Keep in mind, however, that this will not result in a photo that’s the same size as the cover display, since it will still use the snapper’s full resolution, meaning you will still get the same result as if taking a regular shot.
So don’t worry if the display shows that subjects are not within the frame, because you'll most probably get everything in.
How long does the Flip 4 battery last?
Samsung has not given an exact figure other than saying that the device can last “all day”.
Over the course of our test, it held up well, with heavy use resulting in about 20 per cent of power left by nightfall.
In our standard one-hour YouTube-at-full-brightness test, it lost 10 per cent, a nice improvement from the Flip 3’s 12 per cent.
The Flip 4 now supports fast charging at 25W, which Samsung says will charge it up to 50 per cent in 30 minutes.
Unfortunately, we did not have a 25W charger on standby, but we did have a 30W one, which is fine.
Chargers are backward compatible — but make sure you are on the same voltage — so in this case the Flip 4 will charge at 25W.

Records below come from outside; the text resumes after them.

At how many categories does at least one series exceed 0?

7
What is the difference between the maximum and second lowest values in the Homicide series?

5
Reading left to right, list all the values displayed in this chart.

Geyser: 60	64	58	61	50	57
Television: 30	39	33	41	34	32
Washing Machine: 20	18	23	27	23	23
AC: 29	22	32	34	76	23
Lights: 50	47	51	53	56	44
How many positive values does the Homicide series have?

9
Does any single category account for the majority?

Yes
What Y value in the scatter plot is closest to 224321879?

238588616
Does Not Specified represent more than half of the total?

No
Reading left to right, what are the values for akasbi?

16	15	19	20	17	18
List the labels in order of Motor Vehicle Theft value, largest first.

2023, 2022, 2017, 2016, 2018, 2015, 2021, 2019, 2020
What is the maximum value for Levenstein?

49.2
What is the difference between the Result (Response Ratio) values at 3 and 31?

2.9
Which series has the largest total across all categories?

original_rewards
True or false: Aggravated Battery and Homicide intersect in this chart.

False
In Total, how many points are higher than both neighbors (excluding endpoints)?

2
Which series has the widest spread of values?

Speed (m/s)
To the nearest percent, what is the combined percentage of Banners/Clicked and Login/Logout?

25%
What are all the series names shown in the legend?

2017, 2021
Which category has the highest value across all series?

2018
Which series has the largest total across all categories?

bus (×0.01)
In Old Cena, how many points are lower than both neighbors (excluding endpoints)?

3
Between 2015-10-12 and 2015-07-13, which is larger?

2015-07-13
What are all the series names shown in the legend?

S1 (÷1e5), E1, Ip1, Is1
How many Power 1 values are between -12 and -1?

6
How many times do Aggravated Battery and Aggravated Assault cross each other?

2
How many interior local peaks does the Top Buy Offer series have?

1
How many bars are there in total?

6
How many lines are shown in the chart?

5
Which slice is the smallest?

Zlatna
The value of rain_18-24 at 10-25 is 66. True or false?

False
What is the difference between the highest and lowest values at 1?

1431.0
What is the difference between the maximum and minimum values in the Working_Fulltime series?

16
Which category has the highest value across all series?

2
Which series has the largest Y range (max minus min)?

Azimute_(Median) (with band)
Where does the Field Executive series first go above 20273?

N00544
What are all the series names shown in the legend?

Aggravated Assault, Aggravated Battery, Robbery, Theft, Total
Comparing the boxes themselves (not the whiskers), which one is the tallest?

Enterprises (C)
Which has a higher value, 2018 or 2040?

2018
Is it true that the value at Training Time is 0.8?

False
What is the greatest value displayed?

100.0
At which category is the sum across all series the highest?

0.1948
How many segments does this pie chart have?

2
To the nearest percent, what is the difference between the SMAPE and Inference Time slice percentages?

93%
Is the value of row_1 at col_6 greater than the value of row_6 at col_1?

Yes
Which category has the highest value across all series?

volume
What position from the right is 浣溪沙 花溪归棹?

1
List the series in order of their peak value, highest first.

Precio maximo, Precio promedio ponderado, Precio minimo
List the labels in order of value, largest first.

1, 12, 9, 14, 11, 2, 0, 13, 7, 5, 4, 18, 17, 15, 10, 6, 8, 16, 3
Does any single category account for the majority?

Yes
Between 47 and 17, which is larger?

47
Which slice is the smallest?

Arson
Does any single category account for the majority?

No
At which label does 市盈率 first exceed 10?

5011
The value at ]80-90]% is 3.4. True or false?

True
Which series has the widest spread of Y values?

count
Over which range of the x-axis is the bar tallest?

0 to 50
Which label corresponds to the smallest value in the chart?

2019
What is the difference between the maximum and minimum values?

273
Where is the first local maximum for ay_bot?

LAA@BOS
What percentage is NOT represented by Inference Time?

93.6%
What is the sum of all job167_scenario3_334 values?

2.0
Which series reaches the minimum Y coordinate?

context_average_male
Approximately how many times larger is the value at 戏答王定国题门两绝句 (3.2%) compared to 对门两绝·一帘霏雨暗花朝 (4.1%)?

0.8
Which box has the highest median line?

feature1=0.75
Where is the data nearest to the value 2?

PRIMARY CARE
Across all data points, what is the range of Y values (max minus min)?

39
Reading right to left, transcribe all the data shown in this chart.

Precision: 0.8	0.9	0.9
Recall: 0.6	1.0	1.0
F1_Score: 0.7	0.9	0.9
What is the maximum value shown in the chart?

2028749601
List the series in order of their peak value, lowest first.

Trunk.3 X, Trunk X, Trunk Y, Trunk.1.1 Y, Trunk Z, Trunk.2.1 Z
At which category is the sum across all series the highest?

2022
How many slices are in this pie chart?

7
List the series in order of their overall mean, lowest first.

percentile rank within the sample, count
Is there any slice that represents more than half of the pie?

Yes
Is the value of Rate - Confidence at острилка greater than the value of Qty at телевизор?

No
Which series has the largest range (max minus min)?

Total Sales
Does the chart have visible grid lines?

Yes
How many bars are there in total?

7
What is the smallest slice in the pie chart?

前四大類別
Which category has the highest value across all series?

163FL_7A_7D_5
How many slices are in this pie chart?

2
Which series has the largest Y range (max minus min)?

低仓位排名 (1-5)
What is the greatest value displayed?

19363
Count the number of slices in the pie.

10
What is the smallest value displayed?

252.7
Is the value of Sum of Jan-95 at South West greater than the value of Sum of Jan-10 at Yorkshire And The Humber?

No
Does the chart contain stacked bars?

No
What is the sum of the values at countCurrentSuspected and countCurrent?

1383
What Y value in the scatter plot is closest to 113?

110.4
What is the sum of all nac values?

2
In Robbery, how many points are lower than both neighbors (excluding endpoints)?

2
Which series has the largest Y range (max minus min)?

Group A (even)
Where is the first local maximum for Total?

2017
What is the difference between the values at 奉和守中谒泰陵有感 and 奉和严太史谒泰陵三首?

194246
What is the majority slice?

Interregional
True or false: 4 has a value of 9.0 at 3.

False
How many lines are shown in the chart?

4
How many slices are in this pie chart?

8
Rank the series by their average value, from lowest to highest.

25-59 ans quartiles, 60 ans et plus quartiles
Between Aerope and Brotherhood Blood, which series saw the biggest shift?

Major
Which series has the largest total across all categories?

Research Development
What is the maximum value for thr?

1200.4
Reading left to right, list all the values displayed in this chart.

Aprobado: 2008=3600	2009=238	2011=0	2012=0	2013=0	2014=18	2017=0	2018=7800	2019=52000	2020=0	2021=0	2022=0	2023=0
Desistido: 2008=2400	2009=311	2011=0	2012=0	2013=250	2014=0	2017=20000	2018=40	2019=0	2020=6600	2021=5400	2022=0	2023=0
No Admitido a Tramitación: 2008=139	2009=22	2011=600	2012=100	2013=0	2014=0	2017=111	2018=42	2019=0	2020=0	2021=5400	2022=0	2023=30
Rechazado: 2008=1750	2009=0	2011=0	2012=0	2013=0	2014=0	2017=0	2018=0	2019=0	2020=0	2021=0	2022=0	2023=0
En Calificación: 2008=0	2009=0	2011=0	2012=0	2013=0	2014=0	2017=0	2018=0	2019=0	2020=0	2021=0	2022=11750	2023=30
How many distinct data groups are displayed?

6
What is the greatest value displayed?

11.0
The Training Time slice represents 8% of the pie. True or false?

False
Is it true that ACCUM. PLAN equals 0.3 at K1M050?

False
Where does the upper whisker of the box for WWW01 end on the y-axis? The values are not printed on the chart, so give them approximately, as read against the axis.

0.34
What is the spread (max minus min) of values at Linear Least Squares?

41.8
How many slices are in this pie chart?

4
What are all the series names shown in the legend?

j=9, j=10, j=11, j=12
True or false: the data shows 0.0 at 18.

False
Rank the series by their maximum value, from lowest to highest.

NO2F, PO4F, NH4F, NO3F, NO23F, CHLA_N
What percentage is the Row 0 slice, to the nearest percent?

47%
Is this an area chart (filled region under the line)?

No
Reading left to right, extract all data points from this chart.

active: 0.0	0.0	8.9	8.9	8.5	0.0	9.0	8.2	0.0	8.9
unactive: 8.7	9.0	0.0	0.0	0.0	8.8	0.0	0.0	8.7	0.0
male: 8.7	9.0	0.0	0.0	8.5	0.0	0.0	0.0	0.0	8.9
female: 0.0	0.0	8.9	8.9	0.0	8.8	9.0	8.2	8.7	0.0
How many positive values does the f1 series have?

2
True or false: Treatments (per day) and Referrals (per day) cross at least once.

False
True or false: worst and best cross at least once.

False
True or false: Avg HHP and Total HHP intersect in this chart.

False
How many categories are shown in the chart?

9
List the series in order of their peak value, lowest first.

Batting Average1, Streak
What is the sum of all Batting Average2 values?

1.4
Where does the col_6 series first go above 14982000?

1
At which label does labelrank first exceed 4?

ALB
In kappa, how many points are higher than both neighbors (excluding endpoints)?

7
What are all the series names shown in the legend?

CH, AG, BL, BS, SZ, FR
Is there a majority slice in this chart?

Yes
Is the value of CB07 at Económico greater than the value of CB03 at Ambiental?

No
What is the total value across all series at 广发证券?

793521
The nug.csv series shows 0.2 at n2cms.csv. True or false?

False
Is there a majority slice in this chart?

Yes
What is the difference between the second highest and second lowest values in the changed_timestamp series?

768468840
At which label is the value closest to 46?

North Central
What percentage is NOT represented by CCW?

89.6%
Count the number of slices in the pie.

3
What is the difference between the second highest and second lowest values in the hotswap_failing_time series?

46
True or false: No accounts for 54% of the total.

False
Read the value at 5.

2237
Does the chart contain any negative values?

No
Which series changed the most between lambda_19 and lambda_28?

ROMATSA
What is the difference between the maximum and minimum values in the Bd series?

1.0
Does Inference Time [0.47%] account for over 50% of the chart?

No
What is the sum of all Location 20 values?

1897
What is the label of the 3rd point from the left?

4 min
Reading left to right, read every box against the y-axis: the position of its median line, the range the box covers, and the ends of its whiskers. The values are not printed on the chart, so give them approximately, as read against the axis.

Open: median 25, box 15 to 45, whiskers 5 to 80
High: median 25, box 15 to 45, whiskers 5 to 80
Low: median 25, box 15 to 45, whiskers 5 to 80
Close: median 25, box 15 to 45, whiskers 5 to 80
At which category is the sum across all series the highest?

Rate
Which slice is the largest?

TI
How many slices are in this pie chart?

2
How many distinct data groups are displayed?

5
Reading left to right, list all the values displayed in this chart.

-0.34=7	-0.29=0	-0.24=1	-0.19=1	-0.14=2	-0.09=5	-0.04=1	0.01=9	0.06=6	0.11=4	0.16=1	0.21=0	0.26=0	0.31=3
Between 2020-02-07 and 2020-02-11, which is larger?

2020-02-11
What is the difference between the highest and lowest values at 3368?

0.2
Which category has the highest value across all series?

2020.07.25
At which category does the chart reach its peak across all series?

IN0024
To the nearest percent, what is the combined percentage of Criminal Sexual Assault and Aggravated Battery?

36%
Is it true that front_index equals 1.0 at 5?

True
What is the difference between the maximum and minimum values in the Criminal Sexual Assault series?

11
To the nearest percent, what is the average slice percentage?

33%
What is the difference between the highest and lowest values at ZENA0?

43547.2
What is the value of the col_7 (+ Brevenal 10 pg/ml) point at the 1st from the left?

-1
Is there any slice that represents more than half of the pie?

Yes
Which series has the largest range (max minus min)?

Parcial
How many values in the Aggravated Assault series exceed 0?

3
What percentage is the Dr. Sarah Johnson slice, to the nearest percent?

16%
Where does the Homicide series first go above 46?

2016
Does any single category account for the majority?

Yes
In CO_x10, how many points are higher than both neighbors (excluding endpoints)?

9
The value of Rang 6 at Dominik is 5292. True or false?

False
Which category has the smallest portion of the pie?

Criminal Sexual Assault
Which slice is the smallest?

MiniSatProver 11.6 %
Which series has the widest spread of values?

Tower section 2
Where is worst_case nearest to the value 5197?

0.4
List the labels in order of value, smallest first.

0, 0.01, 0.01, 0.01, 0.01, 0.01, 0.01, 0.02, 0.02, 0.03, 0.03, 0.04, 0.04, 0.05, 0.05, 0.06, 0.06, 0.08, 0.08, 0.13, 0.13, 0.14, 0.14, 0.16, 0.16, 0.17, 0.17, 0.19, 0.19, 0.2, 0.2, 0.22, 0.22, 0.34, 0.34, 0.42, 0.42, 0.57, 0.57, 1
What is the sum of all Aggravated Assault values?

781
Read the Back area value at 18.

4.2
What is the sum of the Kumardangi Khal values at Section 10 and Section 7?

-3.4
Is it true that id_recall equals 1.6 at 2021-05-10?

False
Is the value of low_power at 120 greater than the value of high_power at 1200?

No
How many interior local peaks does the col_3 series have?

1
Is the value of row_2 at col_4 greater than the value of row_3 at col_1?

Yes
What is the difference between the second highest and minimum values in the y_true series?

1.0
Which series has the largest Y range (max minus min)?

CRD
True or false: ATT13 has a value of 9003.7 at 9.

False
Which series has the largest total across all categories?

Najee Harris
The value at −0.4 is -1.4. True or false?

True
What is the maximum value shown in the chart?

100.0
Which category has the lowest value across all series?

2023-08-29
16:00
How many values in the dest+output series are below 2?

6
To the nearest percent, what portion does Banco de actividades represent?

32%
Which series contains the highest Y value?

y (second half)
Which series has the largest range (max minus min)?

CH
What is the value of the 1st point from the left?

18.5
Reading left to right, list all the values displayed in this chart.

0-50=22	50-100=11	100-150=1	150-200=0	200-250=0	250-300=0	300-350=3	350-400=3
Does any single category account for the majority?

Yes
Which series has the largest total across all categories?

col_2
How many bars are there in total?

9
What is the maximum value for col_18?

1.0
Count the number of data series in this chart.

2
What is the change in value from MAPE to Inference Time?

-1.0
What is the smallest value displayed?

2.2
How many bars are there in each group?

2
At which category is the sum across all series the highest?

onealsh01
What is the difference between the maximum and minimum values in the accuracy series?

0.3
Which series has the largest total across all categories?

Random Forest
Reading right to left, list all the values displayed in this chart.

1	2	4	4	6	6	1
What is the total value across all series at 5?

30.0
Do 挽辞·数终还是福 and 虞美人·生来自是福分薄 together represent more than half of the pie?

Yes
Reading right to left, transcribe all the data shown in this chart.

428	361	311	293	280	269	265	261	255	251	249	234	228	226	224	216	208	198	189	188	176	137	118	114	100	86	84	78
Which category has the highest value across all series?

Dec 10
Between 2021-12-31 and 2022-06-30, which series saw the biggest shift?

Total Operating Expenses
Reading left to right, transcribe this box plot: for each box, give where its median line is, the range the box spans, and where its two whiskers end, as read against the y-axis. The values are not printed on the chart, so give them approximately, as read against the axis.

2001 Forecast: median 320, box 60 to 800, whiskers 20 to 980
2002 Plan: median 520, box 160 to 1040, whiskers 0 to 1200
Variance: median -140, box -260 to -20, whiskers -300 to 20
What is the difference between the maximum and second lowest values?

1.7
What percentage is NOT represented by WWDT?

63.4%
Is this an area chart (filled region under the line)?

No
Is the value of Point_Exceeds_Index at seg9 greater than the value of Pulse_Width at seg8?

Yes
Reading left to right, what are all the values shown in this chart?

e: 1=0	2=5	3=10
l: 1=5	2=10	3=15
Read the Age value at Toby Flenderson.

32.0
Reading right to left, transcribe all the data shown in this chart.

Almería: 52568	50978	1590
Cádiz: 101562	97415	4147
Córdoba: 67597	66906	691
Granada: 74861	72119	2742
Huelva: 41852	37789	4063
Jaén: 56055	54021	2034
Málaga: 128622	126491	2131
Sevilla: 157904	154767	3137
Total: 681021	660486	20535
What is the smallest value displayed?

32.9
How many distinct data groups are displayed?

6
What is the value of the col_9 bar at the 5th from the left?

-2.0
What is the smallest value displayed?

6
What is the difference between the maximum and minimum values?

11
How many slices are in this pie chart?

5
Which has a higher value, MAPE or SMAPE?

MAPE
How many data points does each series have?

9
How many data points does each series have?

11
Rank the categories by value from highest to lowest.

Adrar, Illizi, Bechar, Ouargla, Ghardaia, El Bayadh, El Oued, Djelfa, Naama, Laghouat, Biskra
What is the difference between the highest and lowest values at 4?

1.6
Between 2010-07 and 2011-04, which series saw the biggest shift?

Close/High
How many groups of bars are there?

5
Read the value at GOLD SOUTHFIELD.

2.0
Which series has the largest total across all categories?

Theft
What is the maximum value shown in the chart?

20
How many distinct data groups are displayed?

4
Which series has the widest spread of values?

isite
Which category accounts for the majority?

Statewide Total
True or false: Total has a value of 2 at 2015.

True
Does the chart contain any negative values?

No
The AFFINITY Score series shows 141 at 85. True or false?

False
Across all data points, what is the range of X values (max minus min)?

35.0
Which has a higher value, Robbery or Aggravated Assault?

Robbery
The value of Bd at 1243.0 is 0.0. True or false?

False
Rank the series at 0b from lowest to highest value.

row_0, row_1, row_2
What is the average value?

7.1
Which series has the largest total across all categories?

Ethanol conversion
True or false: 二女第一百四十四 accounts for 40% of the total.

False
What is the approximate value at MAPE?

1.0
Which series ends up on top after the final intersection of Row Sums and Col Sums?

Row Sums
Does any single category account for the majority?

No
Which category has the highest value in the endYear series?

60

Using that and a supplied USB-C cable, the Flip 4 went up to 24 per cent in 15 minutes, before settling at 46 per cent after half an hour, which is not far off what has been advertised.
Meanwhile, wireless charging has been bumped up from 10W to 15W. Don’t expect this to be a dazzler: it inched up by only 5 per cent in 15 minutes.
The contact point is on the lower half of the phone, so you can wirelessly charge it while it is folded, which allows you to see the outer screen and use it in Flex mode.
It is understandable why Samsung's Flip is leading the foldable smartphone race: the company nailed the right combination of design and functionality, without going overboard with impractical features.
The Galaxy Z Flip 4 is right on track to continue its leading position.
Bit things are getting somewhat repetitive. There are no breakthrough new features, and doubling the max capacity just won't cut it.
The design changes are a refreshing start, but there's an obvious need to present something even fresher such as a camera system at par with the Galaxy S and Fold series, in what we expect to be the Flip 5 next year.
Samsung has done a good job in easing users into this emerging category. Now it is time for the company — and the industry at large — to come up with newer ideas, both in terms of design and features, to not just keep users interested, but also give them more incentive to switch.